Professional traders have used
borrowed money to invest in ETFs and subscribed to initial public offerings (IPOs) and
earned huge profits and have repaid their loans successfully but this practice
can be very dangerous for the average individual investor.
To quote Warren Buffet, the
Oracle of the stock market, “If you’re
smart you’re going to make a lot of money without borrowing”. He has
never borrowed a significant amount of money in his life. He firmly says, he
never will.
WHY YOU SHOULD NOT BORROW:
· You have to pay monthly interest, so you start to take risks which are generally not recommended by professionals.
· You can lose your job/ steady income or perhaps the money is callable
· Borrowing costs are fixed but stock market gains are variable and unpredictable
· Debt amplifies the volatility of the portfolio. Markets will bounce up
and down and if you happen to go down
before going up, the portfolio value becomes lower than the loan value and the
pressure really mounts
· The interest rate on some loans are not fixed.
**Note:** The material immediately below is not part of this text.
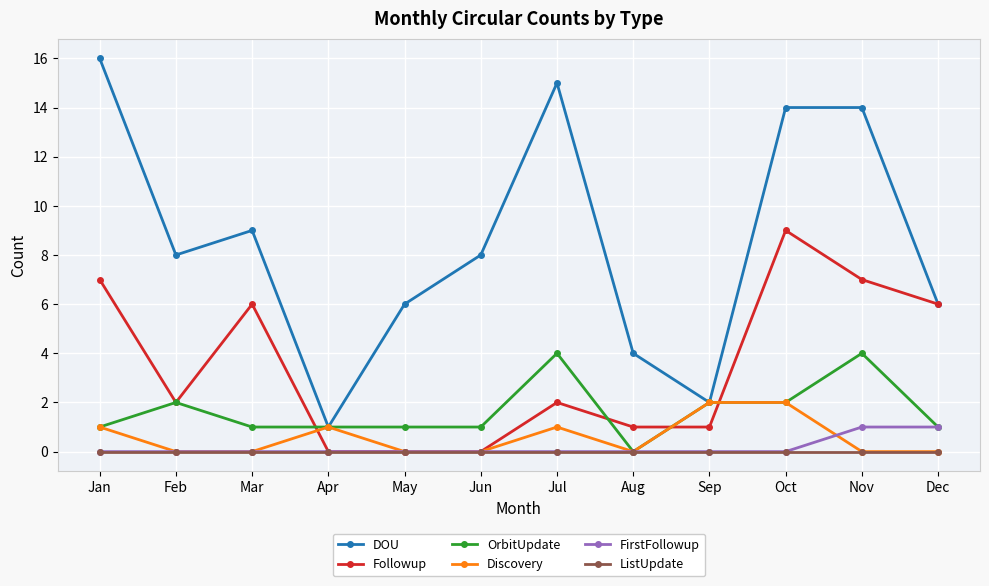

The OrbitUpdate series shows 0 at Mar. True or false?

False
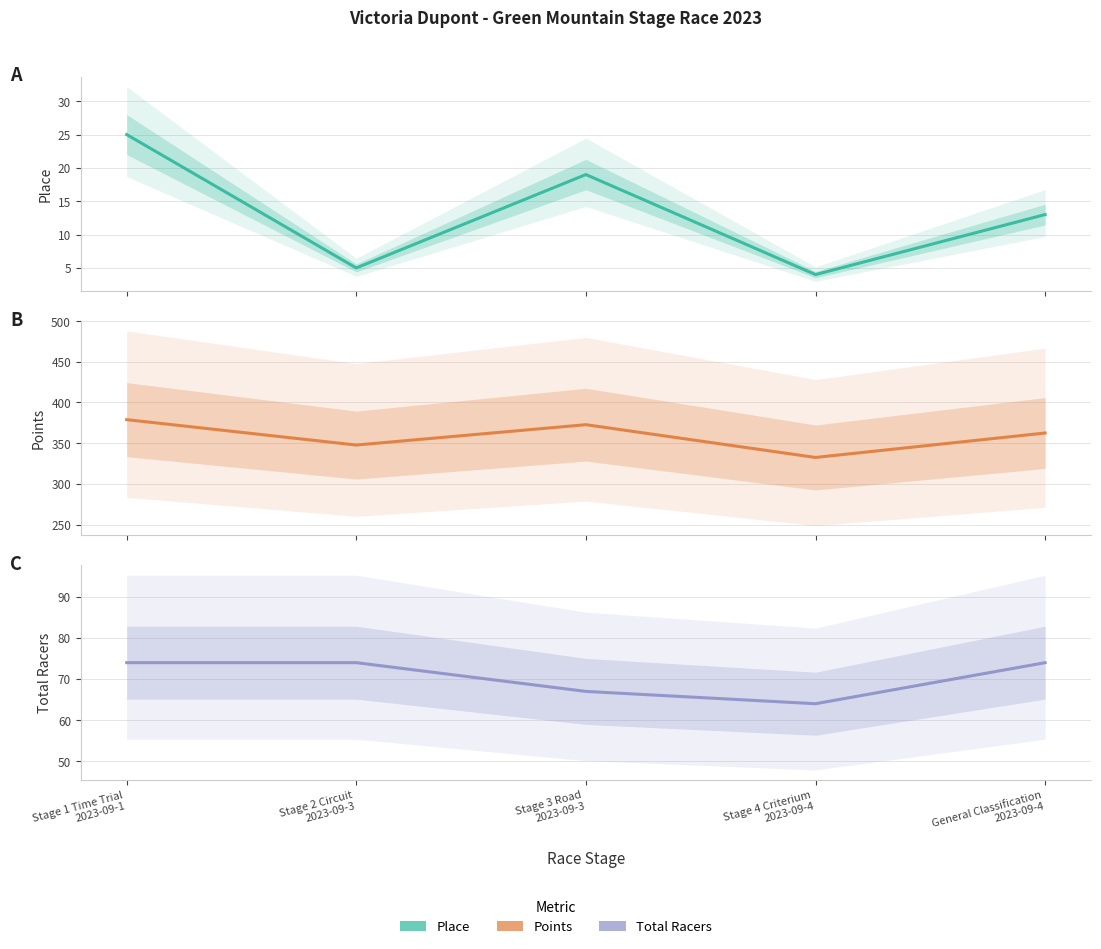

Is this an area chart (filled region under the line)?

No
There might be major
policy rate changes. Usually, banks follow with the equivalent change in their interest rates (sometimes it can go up by 2 percent) following few weeks after the policy announcement.
· Short term
trading provides shorter time to make crucial decisions. Predicting the
direction of a stock for next six months is more challenging than predicting it
for six years. There is virtually no competition in a long term game
· You panic a lot more than other traders
Certain pertinent questions
need to be answered before you take the plunge
1. f the investment fails, how do you plan to return the money?
2. Is the risk worth the promise of return?
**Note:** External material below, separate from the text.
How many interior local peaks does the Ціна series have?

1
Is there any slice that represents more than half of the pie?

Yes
3. What is the probability of guaranteed returns/results?
4. What is the timeline of these returns?
STICK TO THE FOLLOWING SUPERTEXT
Sophisticated investors with low
debt, high disposable income and who are between ages 25 and 50 are in the best
position to invest with borrowed money says Levar haffoney, Principal at
Foyohne Advisors, a New York Financial advisory firm.
Stock markets only give you good
returns when you hold patience and you cannot hold patience once you have
borrowed money with interest mounting up. Even if everything is right, you need
to wait for the stock to reach its potential. The most accurate math will not
play out.
Cardinal rule: So never leverage, no matter how accurate your
calculations are.
Use this blog to carefully think
and decide if borrowing is the best decision for you.